A big step towards free and fair election

The adoption of the 20th Amendment by the National Assembly, in a late night session on Tuesday, marks the third constitutional amendment by the Pakistan People’s Party government.

To its credit, this time again it managed to bring about a partisan consensus to secure unanimous approval by an overwhelming majority of 247 votes while 228 were actually needed. The vote included 85 of the opposition Pakistan Muslim League-Nawaz (PML-N). In the 342-member house, 95 votes were missing that included those belongin to the coalition. This belies the government claim that it enjoyed twothirds majority to get the amendment approved without PML-N help.

The amendment provides for a strong Election Commission and a pre-election neutral interim set-up besides restoration of 28 lawmakers whose membership was suspended by the Supreme Court. The amendment was initially meant to validate the election of these 28 lawmakers elected during last two years in by-polls conducted by an election commission whose composition was incomplete. It was not their fault which was why all parliamentary parties were inclined to rectify the lapse. As a result the amendment was adopted unanimously after the treasury and the opposition converged to overcome some of their divergences. But the opposition did well to take advantage of the government’s compulsions and expand the scope of the amendment to strengthen election commission.

The success of government-opposition dialogue augurs well for the future of democratic order. After initial hesitation the government accommodated the opposition viewpoint recognising its logic. Interior Minister Rehman Malik has described it a sign of political maturity. But this unity has not escaped criticism that the two sides tend to agree when it impacts on their self-interest. This is what happened in the case of 18th Amendment that also protected their rights in terms of greater provincial autonomy benefiting the opposition that rules country’s most-populous province. Imran Khan says both major parties are afraid of his Pakistan Tehrik-e-Insaaf. “They have been helping each other on crucial occasions and would again cut a deal to stem the PTI’s tsunjami,” says Khan. It is also evident they were in a hurry while more time could have been allowed to deliberate related issues by involving also the civil society and political forces out of the parliament who could have contributed to further improvement and expansion of its scope. The primary thrust of the amendment seems an abiding concern among all political forces to lay firm constitutional grounds for fair, free and impartial elections not just in the immediate future but for all times. The constitution provides for an interim structure to oversee the polls and the 18th Amendment takes extra care to leave out little on whims of either the president or the outgoing government. It has to be genuinely neutral, nonpartisan and impartial.

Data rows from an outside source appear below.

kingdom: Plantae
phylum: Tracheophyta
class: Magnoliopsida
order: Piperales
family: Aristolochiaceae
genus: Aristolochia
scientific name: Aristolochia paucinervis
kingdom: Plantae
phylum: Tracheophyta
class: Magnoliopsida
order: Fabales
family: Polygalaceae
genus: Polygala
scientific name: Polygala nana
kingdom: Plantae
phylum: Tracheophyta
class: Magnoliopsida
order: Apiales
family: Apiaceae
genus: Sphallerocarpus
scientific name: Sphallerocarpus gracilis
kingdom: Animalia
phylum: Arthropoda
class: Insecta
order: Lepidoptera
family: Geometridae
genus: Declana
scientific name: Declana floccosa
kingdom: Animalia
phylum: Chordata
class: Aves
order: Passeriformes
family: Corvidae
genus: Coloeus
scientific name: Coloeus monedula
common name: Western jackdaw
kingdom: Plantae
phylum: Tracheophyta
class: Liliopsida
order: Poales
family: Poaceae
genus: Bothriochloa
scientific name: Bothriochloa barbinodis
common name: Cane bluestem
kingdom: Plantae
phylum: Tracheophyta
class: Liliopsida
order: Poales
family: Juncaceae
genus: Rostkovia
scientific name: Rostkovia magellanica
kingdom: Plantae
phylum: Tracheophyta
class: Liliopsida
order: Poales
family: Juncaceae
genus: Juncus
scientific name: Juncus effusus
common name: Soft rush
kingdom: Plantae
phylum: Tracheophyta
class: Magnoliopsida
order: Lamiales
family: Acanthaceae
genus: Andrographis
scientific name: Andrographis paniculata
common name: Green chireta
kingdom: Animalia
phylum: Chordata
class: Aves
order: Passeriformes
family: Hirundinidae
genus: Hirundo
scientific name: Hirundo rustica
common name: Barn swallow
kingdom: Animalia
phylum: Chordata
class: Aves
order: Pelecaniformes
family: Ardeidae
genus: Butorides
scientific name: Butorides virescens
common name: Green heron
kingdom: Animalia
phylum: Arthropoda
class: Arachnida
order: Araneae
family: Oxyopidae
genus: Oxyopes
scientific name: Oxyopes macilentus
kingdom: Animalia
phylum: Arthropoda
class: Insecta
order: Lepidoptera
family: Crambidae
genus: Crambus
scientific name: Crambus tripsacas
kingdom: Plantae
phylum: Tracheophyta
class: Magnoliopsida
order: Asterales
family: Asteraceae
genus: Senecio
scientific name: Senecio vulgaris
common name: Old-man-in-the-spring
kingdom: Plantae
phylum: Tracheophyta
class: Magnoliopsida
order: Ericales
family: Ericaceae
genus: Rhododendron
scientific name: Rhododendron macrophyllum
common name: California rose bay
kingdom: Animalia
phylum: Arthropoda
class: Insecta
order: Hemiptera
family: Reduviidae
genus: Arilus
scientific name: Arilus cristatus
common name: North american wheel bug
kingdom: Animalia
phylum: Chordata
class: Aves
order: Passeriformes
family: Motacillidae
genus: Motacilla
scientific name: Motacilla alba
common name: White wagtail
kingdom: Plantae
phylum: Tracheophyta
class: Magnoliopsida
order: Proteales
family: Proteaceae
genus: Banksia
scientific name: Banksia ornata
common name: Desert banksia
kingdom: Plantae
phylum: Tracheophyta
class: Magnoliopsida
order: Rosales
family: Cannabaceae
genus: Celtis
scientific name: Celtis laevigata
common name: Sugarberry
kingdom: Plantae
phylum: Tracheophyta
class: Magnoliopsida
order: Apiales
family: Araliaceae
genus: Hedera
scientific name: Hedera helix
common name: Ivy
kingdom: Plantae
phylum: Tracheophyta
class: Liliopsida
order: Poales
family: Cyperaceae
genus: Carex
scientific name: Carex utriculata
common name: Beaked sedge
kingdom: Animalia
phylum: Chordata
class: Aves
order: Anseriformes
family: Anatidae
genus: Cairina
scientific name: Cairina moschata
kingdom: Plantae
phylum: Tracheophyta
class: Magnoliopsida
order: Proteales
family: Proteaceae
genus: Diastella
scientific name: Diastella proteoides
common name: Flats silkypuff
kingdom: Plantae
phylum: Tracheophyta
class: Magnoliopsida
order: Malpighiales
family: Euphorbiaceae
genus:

Objection by various opposition parties to President Asif Ali Zardari’s role in the selection of interim structure and election commission have been duly addressed by virtually reducing him to a figurehead. However, despite a lot of care taken in finalising the draft, oddities of national politics provide some interesting imponderables. For instance establishment of interim government in provinces through consultation with the opposition would be possible only in Punjab. In Balochistan the opposition has only one member who is a fugitive for security concerns. There is hardly any opposition in Sindh while in Khyber Pukhtunkhwa the JUI remains a friendly entity. The expression ‘neutral’ could have been tightly defined. Anyway, the amendment remains a significant step forward in the quest for holding fair and impartial elections.